##### REGISTROS DEL EJERCICIO
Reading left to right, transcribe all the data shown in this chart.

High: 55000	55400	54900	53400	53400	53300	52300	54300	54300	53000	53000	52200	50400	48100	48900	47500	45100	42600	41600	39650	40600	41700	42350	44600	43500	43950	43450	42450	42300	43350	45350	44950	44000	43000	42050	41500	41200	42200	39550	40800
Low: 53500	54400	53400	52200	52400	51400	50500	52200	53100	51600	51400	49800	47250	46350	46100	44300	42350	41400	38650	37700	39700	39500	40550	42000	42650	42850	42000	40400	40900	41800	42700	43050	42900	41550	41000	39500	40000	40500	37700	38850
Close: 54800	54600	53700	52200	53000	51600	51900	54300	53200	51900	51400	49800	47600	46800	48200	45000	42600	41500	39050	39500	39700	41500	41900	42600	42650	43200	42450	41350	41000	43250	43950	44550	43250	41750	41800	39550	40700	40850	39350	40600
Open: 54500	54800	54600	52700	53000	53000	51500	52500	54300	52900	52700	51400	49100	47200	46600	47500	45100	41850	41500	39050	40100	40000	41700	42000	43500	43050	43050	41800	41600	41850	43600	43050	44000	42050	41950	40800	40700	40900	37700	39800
##########
▶ _TRABAJO A REALIZAR_:
Filtra los registros de arriba y copia cada línea que contenga la cadena "shown". Ten en cuenta que se distinguen mayúsculas y minúsculas.

▶ _ESPACIO DE RESPUESTA_:
Reading left to right, transcribe all the data shown in this chart.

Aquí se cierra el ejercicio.